| HN Mirror

Y	Hacker News new \| ask \| show \| jobs

by jandrewrogers 1460 days ago

The property being optimized for, relative to B+trees, is extreme compactness of representation. In the pantheon of possible indexing algorithms, B+trees are pretty far on the bloated end of the spectrum in terms of the ratio between data space and index space. All indexes have a scaling performance cliff due to the index structure filling up and eventually overflowing available cache, crowding out the data and forcing page faults for almost every index write. In B+tree indexes this happens relatively early and often.

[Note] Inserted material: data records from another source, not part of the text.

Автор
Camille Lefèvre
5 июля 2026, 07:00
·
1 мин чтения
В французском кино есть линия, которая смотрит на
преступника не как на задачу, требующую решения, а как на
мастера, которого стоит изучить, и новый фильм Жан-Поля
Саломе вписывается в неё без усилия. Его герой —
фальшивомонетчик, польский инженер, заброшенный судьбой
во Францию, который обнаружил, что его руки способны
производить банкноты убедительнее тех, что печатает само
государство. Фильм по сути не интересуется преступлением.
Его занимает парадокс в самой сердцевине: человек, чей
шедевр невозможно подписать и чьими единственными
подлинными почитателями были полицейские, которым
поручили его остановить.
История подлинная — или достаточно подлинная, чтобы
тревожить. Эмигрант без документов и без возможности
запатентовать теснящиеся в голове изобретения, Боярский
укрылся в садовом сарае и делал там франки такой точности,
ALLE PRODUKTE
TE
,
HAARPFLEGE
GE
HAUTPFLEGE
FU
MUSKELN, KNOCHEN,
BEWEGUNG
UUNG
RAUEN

Radically improving index compactness is achieved by loosening design constraints on B+trees: the indexes represent a partial order which only converges on a total order at the limit and the search structure is unbalanced. In the abstract these appear slightly less efficient but it enables the use of selectivity-maximizing succinct representations of the key space that can get pretty close to the information theoretic limits. Scalability gains result from the radical reduction in cache footprint when represented this way.

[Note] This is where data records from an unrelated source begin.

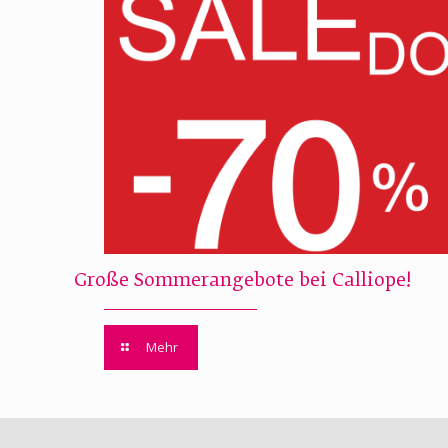
Große Sommerangebote bei Calliope!
Mehr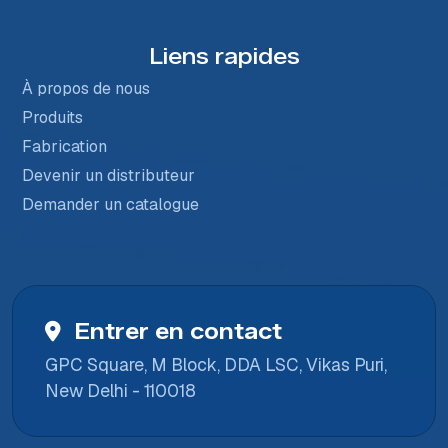
Liens rapides
À propos de nous
Produits
Fabrication
Devenir un distributeur
Demander un catalogue
Entrer en contact
GPC Square, M Block, DDA LSC, Vikas Puri,
New Delhi - 110018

Optimal compressive indexes are not computable (being equivalent to AI), so the efficient approximation strategies people come up with tend to be diverse, colorful, and sometimes impractical. Tangentially, some flavors have excellent write performance. It is not a trivial algorithm problem but there are a few design families that generalize well to real databases engines. I wouldn't describe this as a fully solved problem but many ordinary cases are covered.

There isn't much incentive to design a relational database engine that can use these types of indexes, since the types of workloads and data models that recommend them usually aren't relational. Someone could, there just isn't much incentive. It is more de rigueur for graph, spatiotemporal, and some types of analytical databases, where there is no other practical option if scalability matters at all.